Er hielt mir ein schwarzgrün gemustertes Palästinatuch hin, das ich sofort wiedererkannte. Es war dasselbe Halstuch, das ich ihm vor zwei Jahren in London gekauft hatte. Argwöhnisch nahm ich das weiche Stück Stoff entgegen und fragte mich, ob das ein eleganter Versuch war, mir ein unbeliebtes Geschenk zurück zu geben. Doch als ich das Tuch umwickelte, bemerkte ich, dass es nach Greg roch. Der Geruch war einfach zu intensiv, um von einem ungetragenen Kleidungsstück auszugehen.

Als Greg mein glückseliges Lächeln bemerkte, kehrte sein schiefes Grinsen zurück. „Ich glaub, ich hab mich dafür noch gar nicht bei dir bedankt.“ „Nein, hast du nicht.“ „Schande über mich. Also: Vielen Dank für dieses wunderbare Pali-Tuch, Schwesterherz.“ „Gefällt’s dir wirklich?“ „Auf jeden Fall. Ich würde sagen, ich hab’s fast täglich getragen.“

Obwohl er mich so breit anlächelte, dass er dabei eine Reihe seiner starken, weißen Zähne entblößte, hatten seine Augen irgendwie einen wehmütigen Glanz, der mich irritierte. Doch bevor ich nachfragen konnte, fiel mir eine andere Frage ein, die er mir noch nicht beantwortet hatte. „Warum hast du meine Hand los gelassen?“, wiederholte ich mit einer Stimme, die selbst in meinen Ohren ungeduldig klang.

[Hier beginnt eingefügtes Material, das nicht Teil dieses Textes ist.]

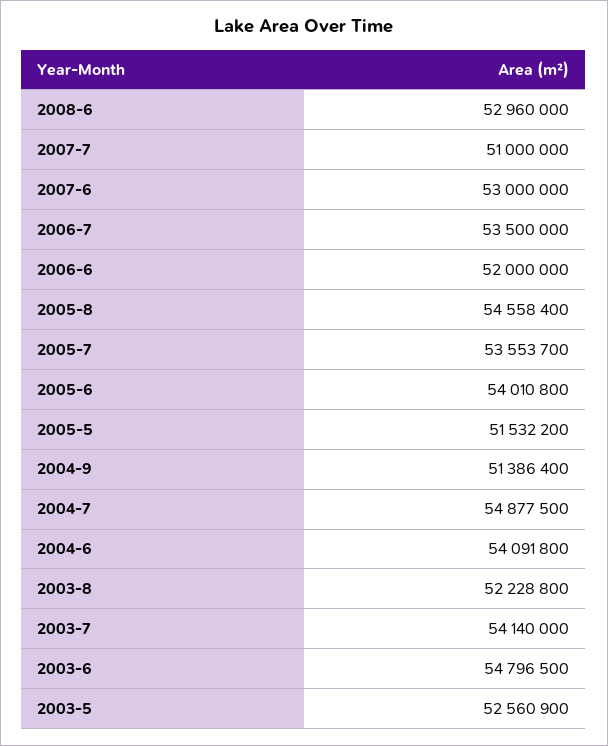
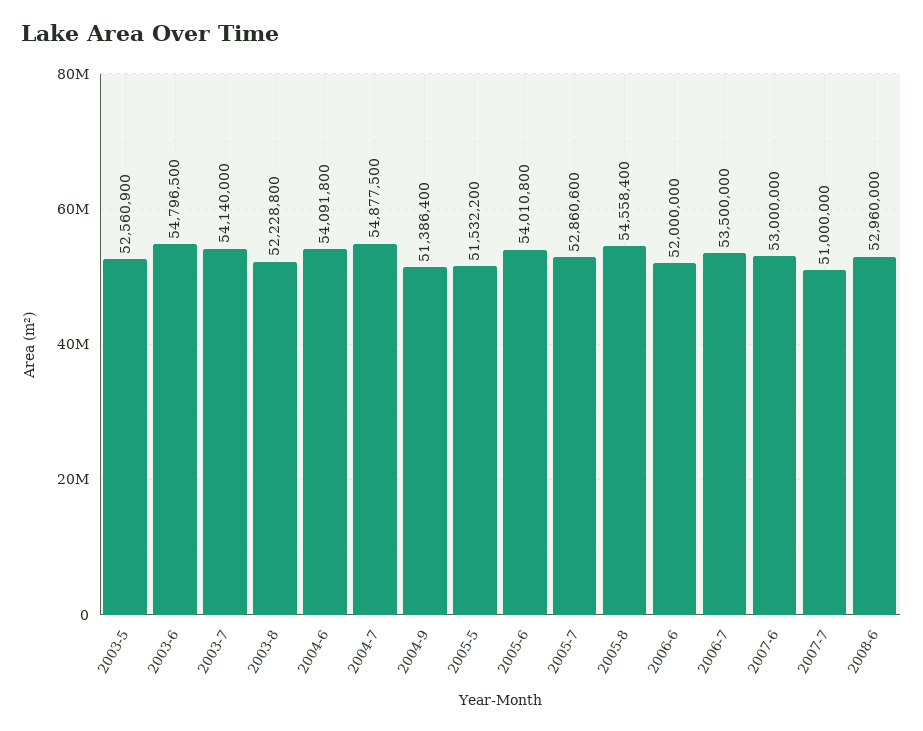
2005-7: 53553700 -> 52860600

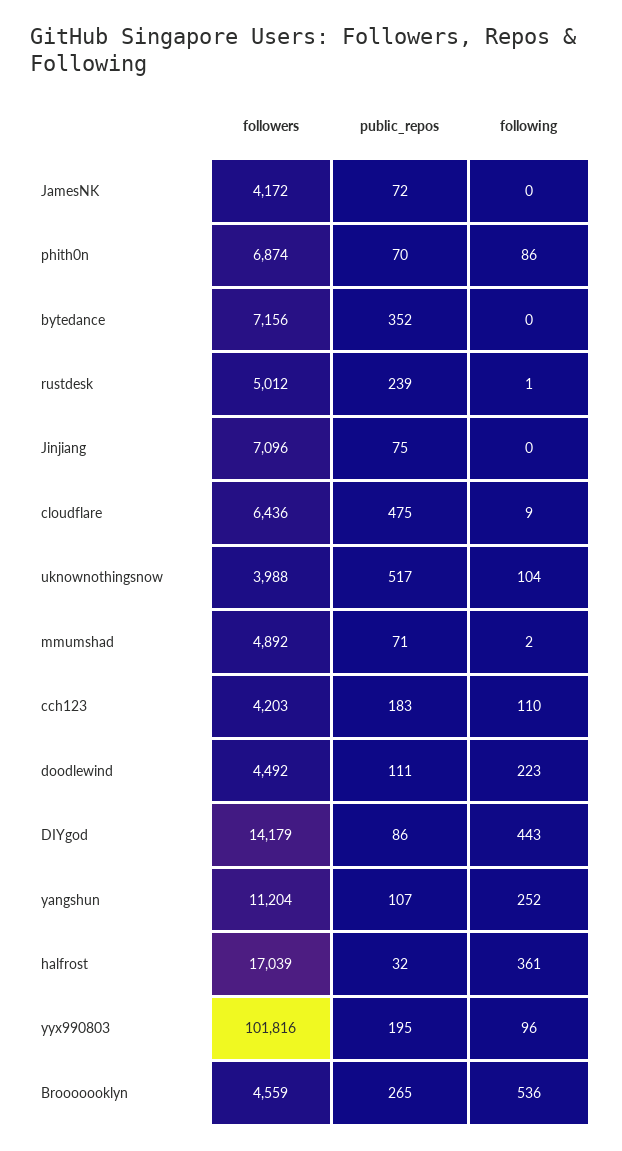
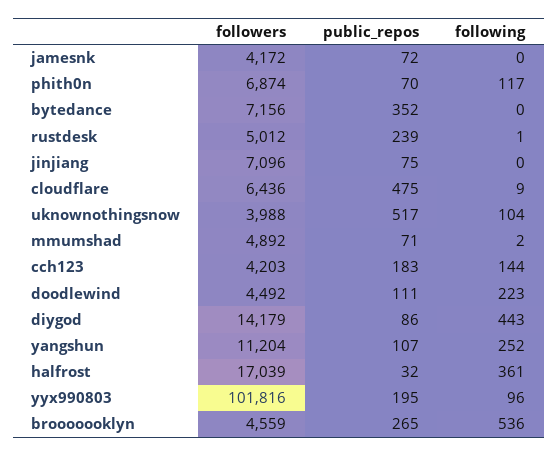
following, phith0n: 86 -> 117
following, cch123: 110 -> 144

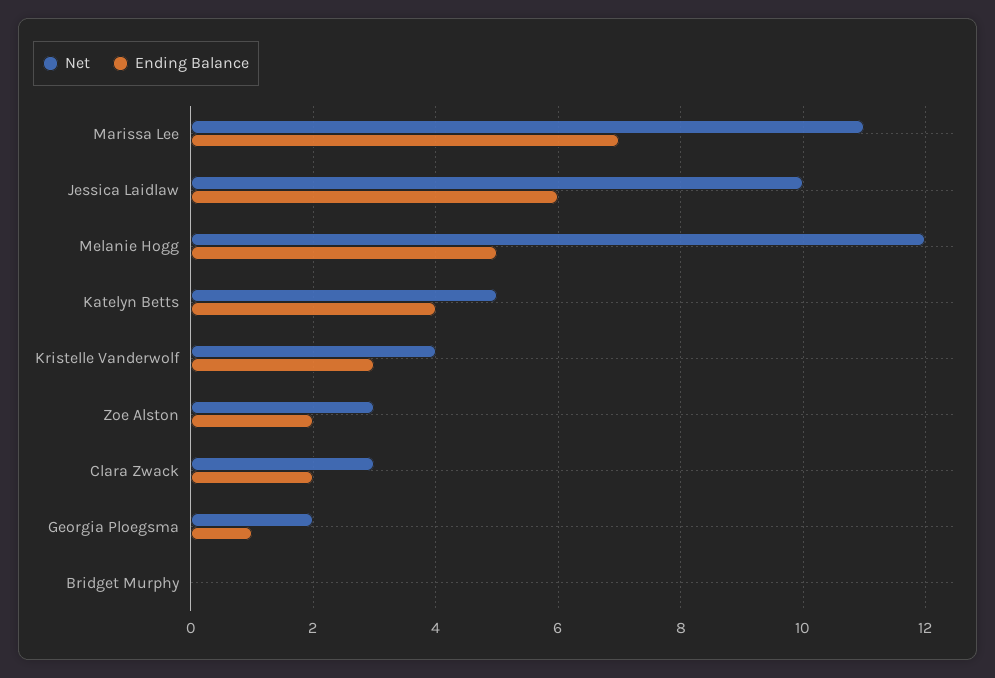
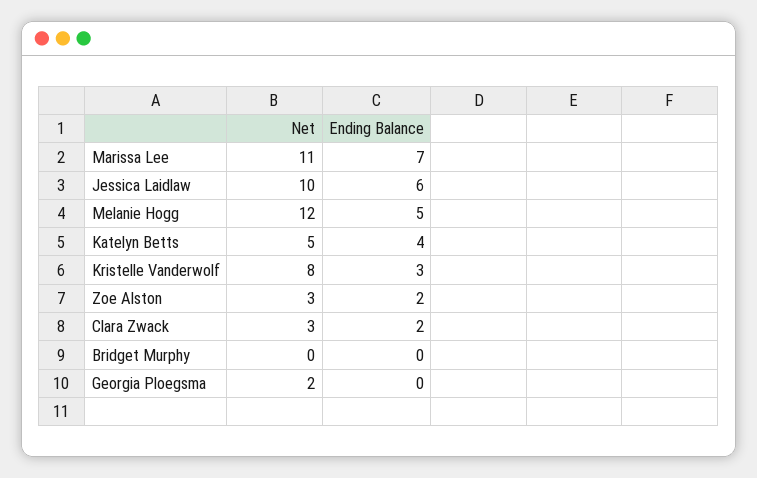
Net, Kristelle Vanderwolf: 4 -> 8
Ending Balance, Georgia Ploegsma: 1 -> 0

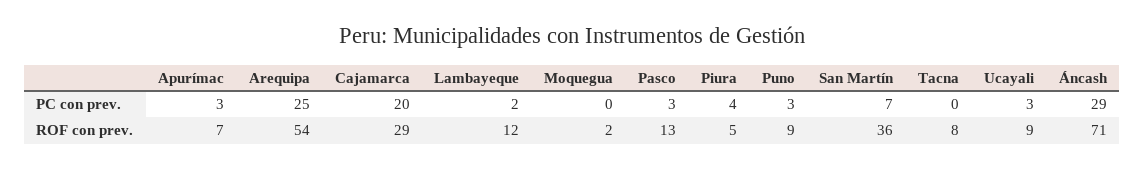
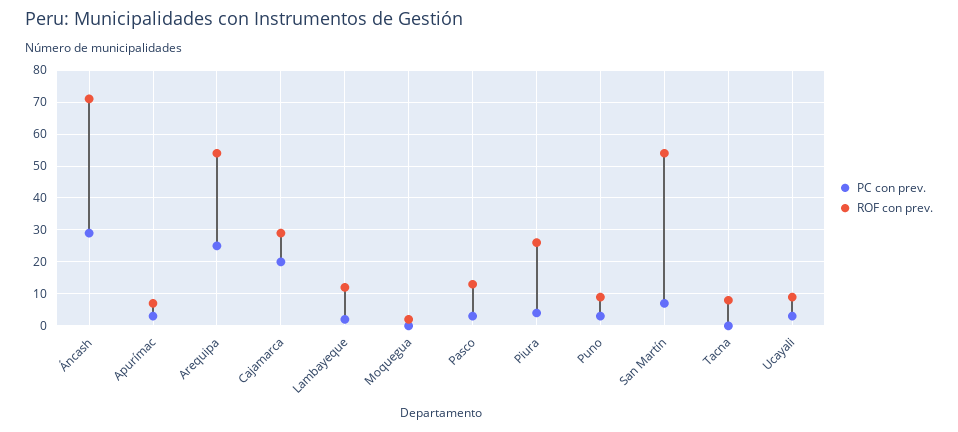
ROF con prev., Piura: 5 -> 25
ROF con prev., San Martín: 36 -> 55

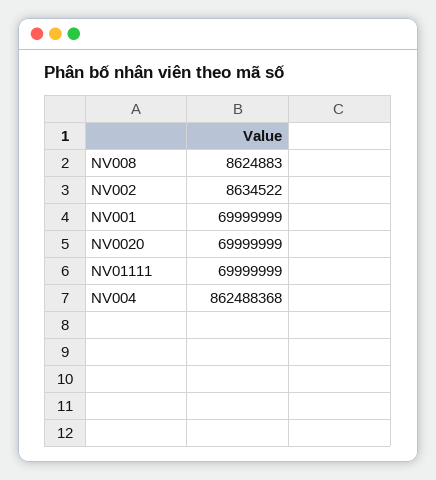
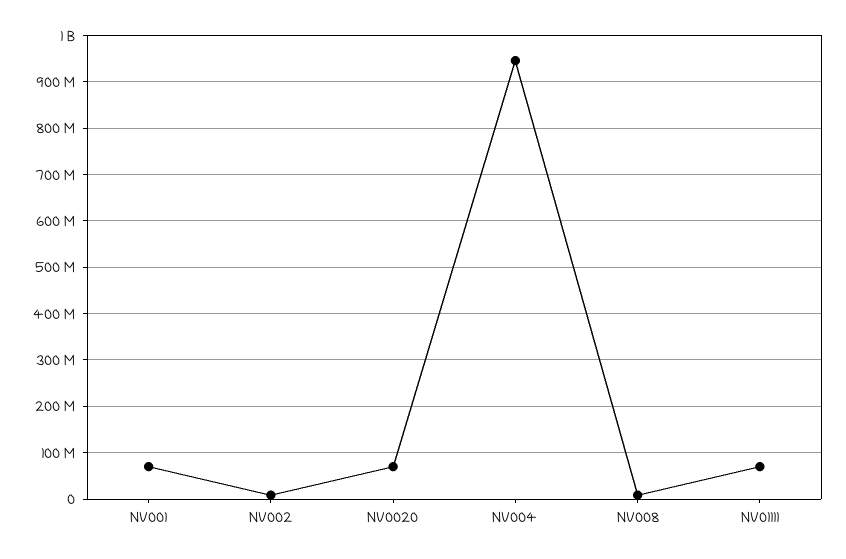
NV004: 862488368 -> 940000000

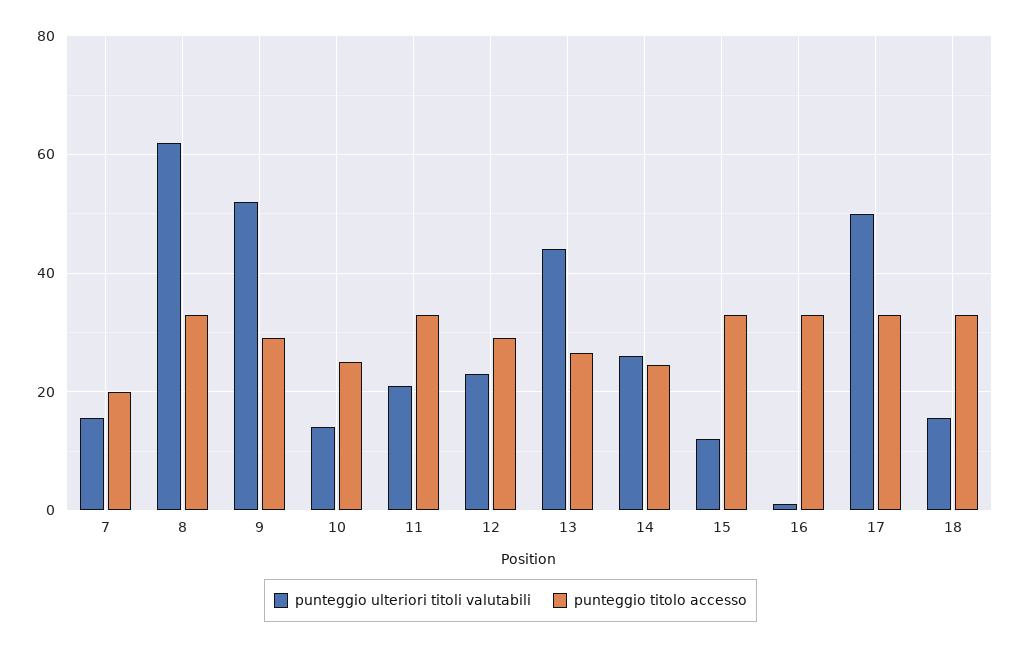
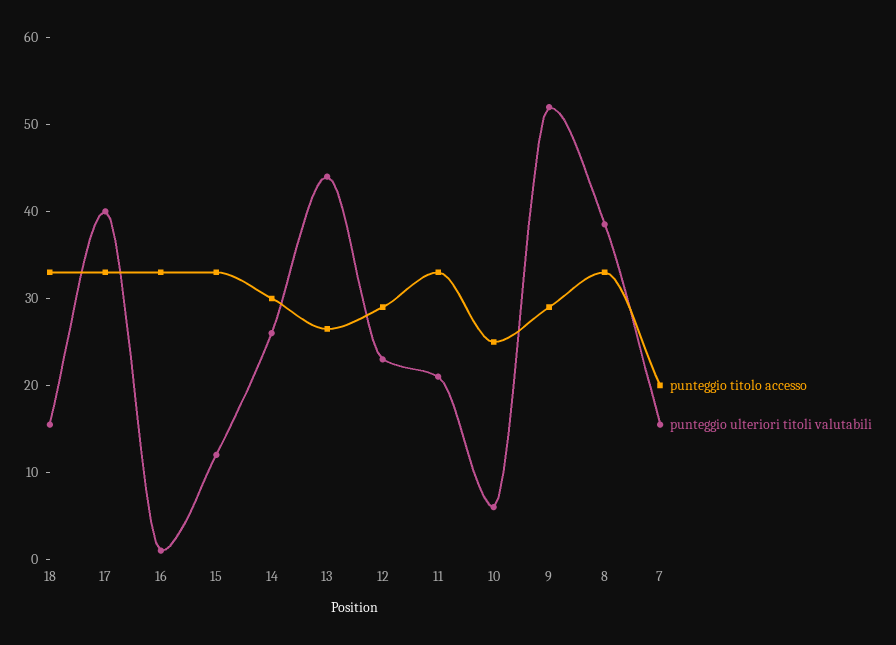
punteggio ulteriori titoli valutabili, 8: 62 -> 38
punteggio ulteriori titoli valutabili, 10: 14 -> 6
punteggio titolo accesso, 14: 24 -> 30
punteggio ulteriori titoli valutabili, 17: 50 -> 40

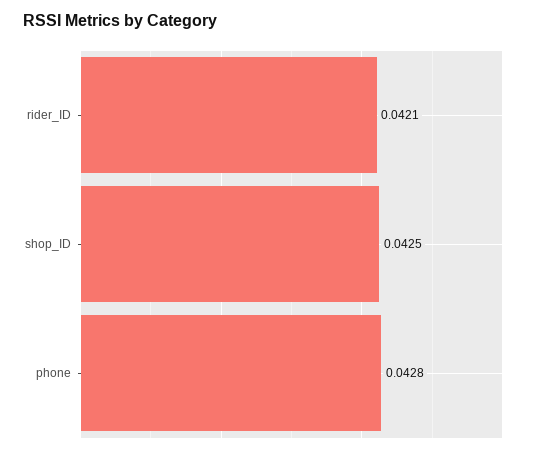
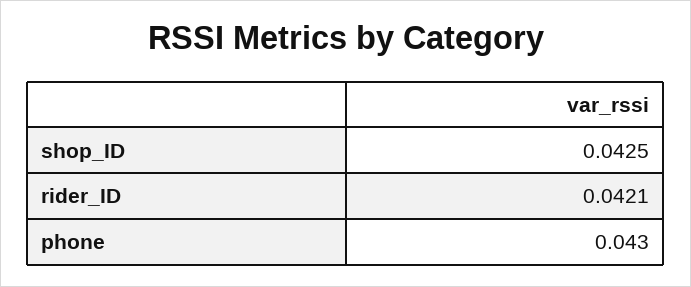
phone: 0.0428 -> 0.043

Ein amüsierter Ausdruck glitt über Gregs Gesicht. „Kannst du dir das nicht denken? Ich musste mal austreten. Außerdem war mir die Hand eingeschlafen und tat weh.“ „Oh...“ Ich biss mir auf die Unterlippe und schämte mich ein wenig dafür, dass ich gedacht hatte, er hätte sich womöglich von mir gelöst, weil meine Berührung ihn anekelte.

Aber irgendwie war er mit seinem Verhalten vom vorherigen Tag ja selbst schuld daran, dass ich solche Gedanken hatte... Trotzdem hatte ich plötzlich das Gefühl, ich hätte ihm schrecklich unrecht getan.

Doch bevor ich mich für meinen drängelnden Ton entschuldigen konnte, stand Greg auf und streckte seinen langen Körper. „Bevor ich’s vergesse: Da hat ein Johannes für dich angerufen.“ Bei dem Gedanken an meinen Freund begann ich unwillkürlich zu strahlen. Aus irgendeinem Grund verdüsterte sich Gregs Gesichtsausdruck fast simultan.

Ein wenig irritiert zog ich die Augenbraunen zusammen, doch wieder kam mir mein Bruder zuvor: „Ich schick dir Mutter mit Frühstück hoch und leg mich dann schlafen. Ich bin hundemüde.“ Mit diesen Worten verschwand er schnellen Schritts aus meinem Zimmer, ohne eine Antwort abzuwarten. Für ein paar Herzschläge blickte ich ihm verwirrt hinterher, doch dann zuckte ich die Schultern, griff zu dem kleinen, schwarzen Schnurlostelefon, das auf meinem Nachtschrank lag und wählte Jos Nummer.